• **Data for processing**
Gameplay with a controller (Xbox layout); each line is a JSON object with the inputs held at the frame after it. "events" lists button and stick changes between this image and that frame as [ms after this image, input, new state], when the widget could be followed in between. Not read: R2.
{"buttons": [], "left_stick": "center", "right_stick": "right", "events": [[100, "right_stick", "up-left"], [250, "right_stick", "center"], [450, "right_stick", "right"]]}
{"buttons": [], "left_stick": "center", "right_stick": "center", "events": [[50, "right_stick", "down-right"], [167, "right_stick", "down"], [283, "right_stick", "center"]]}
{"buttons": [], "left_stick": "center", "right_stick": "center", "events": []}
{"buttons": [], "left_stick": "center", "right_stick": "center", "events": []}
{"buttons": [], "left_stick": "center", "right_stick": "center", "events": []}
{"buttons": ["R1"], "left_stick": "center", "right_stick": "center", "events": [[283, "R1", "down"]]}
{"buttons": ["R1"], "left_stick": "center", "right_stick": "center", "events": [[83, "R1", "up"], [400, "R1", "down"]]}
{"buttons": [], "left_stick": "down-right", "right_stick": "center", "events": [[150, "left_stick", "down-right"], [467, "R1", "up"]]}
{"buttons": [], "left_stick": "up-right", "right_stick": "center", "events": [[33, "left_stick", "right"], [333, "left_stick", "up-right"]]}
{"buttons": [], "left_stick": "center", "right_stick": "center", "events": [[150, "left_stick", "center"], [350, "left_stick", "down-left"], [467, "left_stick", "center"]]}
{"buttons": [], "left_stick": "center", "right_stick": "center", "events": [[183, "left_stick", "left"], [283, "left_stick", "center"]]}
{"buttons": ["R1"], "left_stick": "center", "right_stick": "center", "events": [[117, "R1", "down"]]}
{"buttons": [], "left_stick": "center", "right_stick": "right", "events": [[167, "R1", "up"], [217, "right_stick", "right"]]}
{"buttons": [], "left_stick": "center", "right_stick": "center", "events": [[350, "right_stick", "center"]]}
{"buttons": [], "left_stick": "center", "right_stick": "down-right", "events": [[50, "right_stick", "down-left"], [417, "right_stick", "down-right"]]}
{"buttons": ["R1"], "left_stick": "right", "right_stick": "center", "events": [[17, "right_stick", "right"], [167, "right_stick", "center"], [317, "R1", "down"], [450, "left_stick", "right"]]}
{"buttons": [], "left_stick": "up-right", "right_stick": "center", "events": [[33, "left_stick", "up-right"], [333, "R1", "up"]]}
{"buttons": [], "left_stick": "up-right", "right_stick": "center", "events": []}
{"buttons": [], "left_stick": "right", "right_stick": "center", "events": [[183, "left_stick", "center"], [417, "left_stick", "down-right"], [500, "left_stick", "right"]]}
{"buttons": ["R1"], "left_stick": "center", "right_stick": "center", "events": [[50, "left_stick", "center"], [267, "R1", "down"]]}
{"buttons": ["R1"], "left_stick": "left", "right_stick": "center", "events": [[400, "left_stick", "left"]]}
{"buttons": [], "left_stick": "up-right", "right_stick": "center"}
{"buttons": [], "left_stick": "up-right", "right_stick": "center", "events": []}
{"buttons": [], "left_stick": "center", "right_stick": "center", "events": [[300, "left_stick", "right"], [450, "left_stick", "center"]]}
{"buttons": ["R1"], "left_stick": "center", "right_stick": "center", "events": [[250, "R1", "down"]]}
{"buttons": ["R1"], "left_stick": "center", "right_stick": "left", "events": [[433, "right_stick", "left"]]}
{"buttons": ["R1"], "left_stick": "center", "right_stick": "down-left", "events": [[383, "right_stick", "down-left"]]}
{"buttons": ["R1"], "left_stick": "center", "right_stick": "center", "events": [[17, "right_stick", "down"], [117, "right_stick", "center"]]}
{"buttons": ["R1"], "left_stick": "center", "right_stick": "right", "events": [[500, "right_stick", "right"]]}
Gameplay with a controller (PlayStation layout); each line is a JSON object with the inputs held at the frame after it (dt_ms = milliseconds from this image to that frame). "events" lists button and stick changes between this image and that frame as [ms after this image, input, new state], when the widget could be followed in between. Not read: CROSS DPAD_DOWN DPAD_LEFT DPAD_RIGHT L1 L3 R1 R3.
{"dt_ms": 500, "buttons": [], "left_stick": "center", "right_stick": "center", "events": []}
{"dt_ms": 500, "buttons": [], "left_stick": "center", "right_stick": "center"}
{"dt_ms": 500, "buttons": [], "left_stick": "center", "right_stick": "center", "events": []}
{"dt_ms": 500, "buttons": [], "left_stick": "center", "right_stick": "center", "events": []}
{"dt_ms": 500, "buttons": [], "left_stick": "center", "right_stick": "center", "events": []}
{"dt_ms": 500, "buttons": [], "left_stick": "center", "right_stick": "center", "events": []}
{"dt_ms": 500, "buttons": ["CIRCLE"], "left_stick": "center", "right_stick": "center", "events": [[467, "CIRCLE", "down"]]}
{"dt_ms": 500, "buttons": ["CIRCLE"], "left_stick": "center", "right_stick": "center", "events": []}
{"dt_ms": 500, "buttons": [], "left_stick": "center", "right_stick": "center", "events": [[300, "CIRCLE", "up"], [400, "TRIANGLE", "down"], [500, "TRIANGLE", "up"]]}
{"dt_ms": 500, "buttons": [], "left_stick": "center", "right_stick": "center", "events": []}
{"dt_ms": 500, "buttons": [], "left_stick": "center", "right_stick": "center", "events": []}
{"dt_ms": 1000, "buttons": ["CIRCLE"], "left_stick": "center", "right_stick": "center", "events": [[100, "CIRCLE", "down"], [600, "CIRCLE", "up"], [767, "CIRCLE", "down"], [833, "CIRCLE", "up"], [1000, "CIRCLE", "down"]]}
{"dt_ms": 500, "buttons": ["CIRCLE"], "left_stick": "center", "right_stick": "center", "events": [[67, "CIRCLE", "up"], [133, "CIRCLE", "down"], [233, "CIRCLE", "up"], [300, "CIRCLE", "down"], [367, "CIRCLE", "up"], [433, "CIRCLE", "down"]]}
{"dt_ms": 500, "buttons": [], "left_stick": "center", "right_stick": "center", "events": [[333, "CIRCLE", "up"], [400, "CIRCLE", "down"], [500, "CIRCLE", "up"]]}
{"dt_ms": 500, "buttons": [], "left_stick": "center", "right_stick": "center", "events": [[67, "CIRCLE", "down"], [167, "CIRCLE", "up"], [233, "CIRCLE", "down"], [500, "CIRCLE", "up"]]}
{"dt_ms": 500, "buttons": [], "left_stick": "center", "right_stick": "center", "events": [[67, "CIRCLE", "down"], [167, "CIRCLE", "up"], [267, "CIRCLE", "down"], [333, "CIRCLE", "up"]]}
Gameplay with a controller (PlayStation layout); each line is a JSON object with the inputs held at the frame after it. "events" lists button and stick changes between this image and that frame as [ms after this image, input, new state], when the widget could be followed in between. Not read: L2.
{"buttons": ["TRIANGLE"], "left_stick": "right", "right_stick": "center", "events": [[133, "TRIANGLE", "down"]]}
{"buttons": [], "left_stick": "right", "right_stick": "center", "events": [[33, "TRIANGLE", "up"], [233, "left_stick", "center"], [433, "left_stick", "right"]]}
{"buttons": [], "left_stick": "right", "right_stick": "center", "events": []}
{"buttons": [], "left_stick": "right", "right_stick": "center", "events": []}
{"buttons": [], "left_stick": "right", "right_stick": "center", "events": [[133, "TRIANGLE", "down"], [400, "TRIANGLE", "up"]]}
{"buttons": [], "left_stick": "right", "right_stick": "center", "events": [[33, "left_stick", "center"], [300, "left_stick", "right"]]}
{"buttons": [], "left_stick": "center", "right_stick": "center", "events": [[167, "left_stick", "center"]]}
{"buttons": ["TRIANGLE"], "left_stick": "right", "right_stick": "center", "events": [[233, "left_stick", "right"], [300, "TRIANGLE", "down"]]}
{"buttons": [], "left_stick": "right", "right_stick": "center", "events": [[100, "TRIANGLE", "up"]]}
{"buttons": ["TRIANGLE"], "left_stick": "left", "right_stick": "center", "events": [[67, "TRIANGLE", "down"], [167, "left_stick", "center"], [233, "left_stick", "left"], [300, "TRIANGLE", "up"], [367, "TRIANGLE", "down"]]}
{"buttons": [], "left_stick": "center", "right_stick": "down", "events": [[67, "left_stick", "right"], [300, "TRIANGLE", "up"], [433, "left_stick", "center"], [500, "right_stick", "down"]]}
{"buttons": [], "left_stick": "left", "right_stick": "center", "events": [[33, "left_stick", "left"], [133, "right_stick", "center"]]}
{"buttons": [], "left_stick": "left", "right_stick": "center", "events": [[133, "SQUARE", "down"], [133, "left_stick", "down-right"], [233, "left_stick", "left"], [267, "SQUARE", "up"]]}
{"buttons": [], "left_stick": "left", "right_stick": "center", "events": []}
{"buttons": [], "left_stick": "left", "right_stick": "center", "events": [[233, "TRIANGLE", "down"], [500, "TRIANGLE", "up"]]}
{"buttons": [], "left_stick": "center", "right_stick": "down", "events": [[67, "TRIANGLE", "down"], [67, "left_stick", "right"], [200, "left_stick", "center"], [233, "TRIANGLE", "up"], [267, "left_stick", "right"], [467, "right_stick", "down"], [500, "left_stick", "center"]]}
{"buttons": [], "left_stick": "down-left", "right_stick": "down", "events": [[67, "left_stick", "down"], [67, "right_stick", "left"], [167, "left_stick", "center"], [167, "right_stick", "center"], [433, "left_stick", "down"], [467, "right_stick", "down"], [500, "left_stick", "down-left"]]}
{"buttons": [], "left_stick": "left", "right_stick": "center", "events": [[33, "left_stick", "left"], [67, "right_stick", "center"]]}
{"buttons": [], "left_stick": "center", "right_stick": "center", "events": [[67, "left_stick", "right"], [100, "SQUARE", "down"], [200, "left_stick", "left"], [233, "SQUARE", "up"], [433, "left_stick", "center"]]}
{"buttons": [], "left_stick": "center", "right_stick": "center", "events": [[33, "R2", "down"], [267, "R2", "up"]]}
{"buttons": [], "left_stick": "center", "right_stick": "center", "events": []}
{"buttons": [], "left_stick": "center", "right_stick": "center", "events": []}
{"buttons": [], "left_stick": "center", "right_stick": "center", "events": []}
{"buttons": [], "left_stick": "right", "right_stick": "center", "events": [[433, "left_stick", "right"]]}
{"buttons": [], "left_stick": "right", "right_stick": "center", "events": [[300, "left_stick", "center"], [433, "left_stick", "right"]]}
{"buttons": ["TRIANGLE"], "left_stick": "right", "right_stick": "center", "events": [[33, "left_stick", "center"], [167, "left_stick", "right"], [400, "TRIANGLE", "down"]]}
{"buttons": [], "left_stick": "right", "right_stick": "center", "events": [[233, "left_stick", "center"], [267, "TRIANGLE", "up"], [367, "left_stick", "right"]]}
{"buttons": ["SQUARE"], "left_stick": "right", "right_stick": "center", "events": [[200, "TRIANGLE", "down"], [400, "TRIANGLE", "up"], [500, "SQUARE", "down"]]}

• **Task to carry out**
Copy each line in the data that holds the word "SQUARE".

• **Expected answer**
{"buttons": [], "left_stick": "left", "right_stick": "center", "events": [[133, "SQUARE", "down"], [133, "left_stick", "down-right"], [233, "left_stick", "left"], [267, "SQUARE", "up"]]}
{"buttons": [], "left_stick": "center", "right_stick": "center", "events": [[67, "left_stick", "right"], [100, "SQUARE", "down"], [200, "left_stick", "left"], [233, "SQUARE", "up"], [433, "left_stick", "center"]]}
{"buttons": ["SQUARE"], "left_stick": "right", "right_stick": "center", "events": [[200, "TRIANGLE", "down"], [400, "TRIANGLE", "up"], [500, "SQUARE", "down"]]}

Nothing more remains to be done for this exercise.